This paper presents SmartSpec, a dynamic framework for optimizing speculative decoding in large language models (LLMs) for online serving systems. SmartSpec dynamically determines the optimal speculation length for each request based on a new metric called goodput, which measures the rate of generated tokens per second. Goodput considers both the system's current load and the accuracy of speculation. SmartSpec reduces average request latency by up to 3.2× compared to non-speculative decoding baselines across different model sizes, request rates, and datasets. It can be applied to various styles of speculative decoding, including draft model-based and model-free methods like prompt lookup and tree-style decoding.
Speculative decoding aims to reduce generation latency by using lightweight proxies to predict potential outputs, which are then verified by the main LLM. However, deploying speculative decoding in real online LLM serving systems with continuous batching does not always yield improvement, especially under higher request rates or low speculation accuracy. SmartSpec addresses this by dynamically adjusting the speculation length based on goodput, which is defined as the rate of generated tokens per second. This metric accounts for both the token acceptance rate and the batch size, reflecting the system's current load.
SmartSpec is implemented in the vLLM serving system and is designed to handle different types of speculative decoding methods. It dynamically adjusts the proposed length for each request based on the estimated goodput, ensuring consistent reduction of request latency. SmartSpec also accommodates various speculative decoding methods, including draft model-based approaches and model-free techniques like prompt lookup and tree-style decoding. It guarantees improved performance without any degradation, making it suitable for production-ready online serving systems.
The paper evaluates SmartSpec across five models and different tasks, showing that it consistently reduces latency under different system loads, bringing up to 3.2× latency reduction compared to non-speculative decoding baselines. The results demonstrate that SmartSpec effectively balances the trade-off between speculation cost and decoding accuracy under varying system loads. The framework is designed to adaptively adjust speculation based on system load and token acceptance rate, ensuring optimal performance in both low and high demand scenarios.This paper presents SmartSpec, a dynamic framework for optimizing speculative decoding in large language models (LLMs) for online serving systems. SmartSpec dynamically determines the optimal speculation length for each request based on a new metric called goodput, which measures the rate of generated tokens per second. Goodput considers both the system's current load and the accuracy of speculation. SmartSpec reduces average request latency by up to 3.2× compared to non-speculative decoding baselines across different model sizes, request rates, and datasets. It can be applied to various styles of speculative decoding, including draft model-based and model-free methods like prompt lookup and tree-style decoding.
Speculative decoding aims to reduce generation latency by using lightweight proxies to predict potential outputs, which are then verified by the main LLM. However, deploying speculative decoding in real online LLM serving systems with continuous batching does not always yield improvement, especially under higher request rates or low speculation accuracy. SmartSpec addresses this by dynamically adjusting the speculation length based on goodput, which is defined as the rate of generated tokens per second. This metric accounts for both the token acceptance rate and the batch size, reflecting the system's current load.
SmartSpec is implemented in the vLLM serving system and is designed to handle different types of speculative decoding methods. It dynamically adjusts the proposed length for each request based on the estimated goodput, ensuring consistent reduction of request latency. SmartSpec also accommodates various speculative decoding methods, including draft model-based approaches and model-free techniques like prompt lookup and tree-style decoding. It guarantees improved performance without any degradation, making it suitable for production-ready online serving systems.
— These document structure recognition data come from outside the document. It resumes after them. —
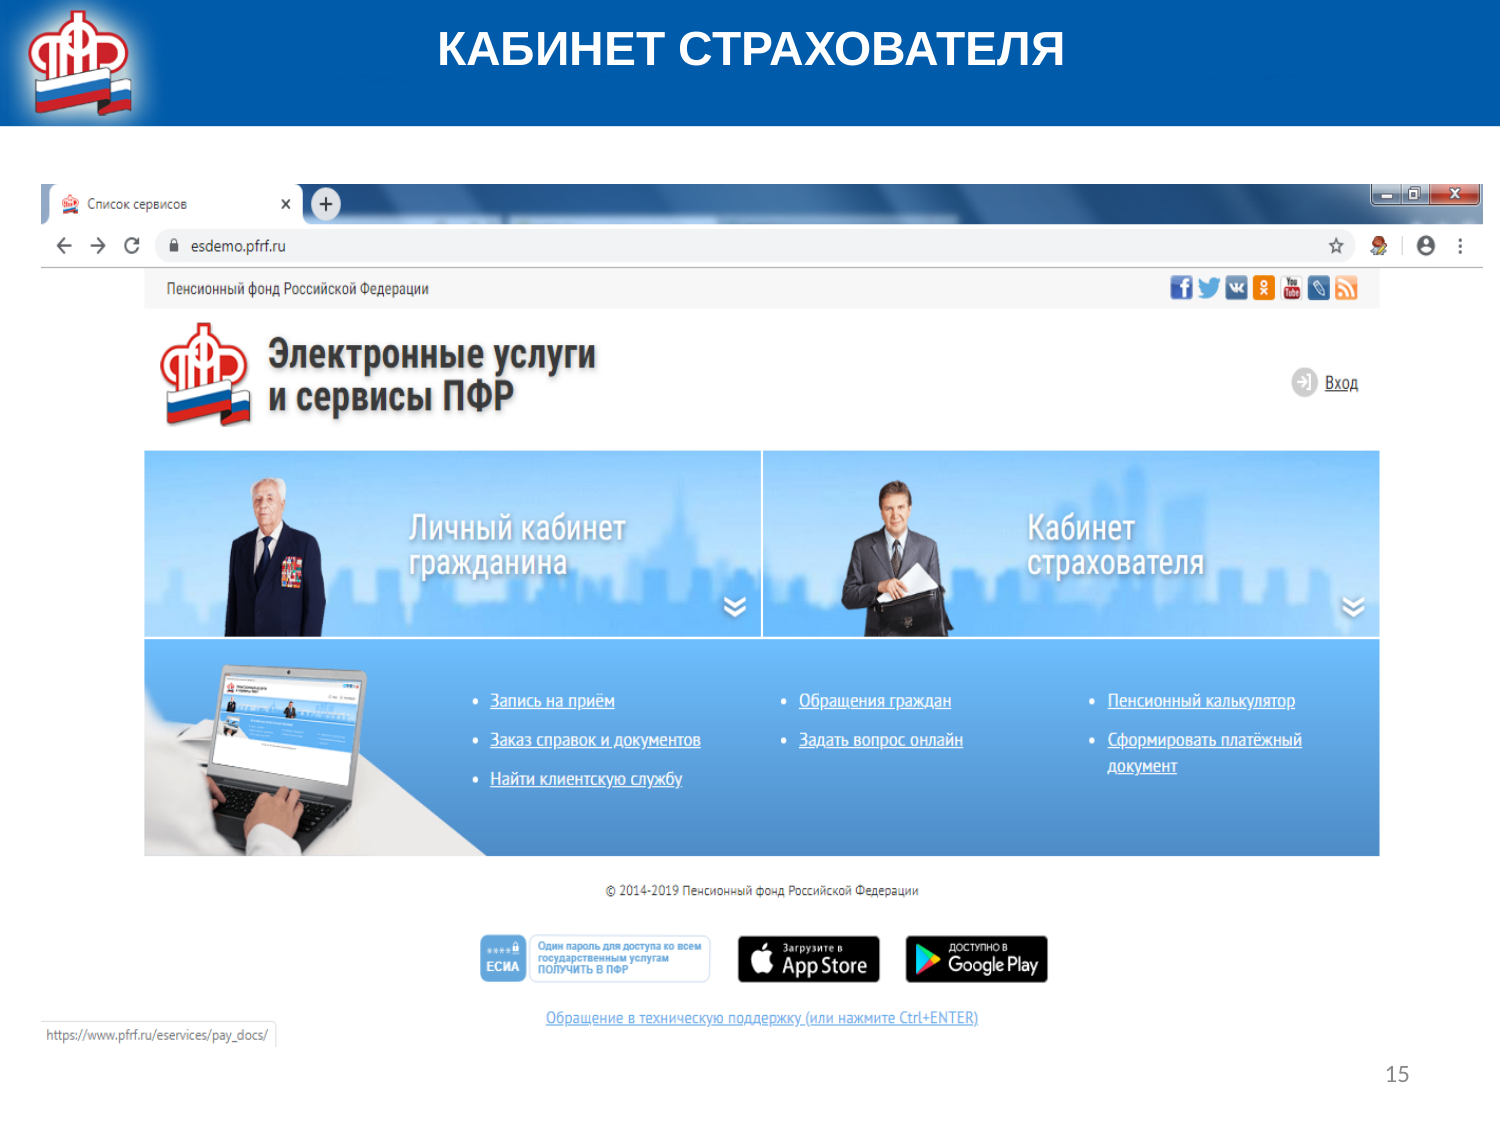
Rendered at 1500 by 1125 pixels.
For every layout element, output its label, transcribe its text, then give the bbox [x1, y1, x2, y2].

picture [0, 0, 1500, 1125]
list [40, 184, 1483, 1048]
title КАБИНЕТ СТРАХОВАТЕЛЯ [76, 4, 1427, 138]
slide_number 15 [1074, 1056, 1425, 1103]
The paper evaluates SmartSpec across five models and different tasks, showing that it consistently reduces latency under different system loads, bringing up to 3.2× latency reduction compared to non-speculative decoding baselines. The results demonstrate that SmartSpec effectively balances the trade-off between speculation cost and decoding accuracy under varying system loads. The framework is designed to adaptively adjust speculation based on system load and token acceptance rate, ensuring optimal performance in both low and high demand scenarios.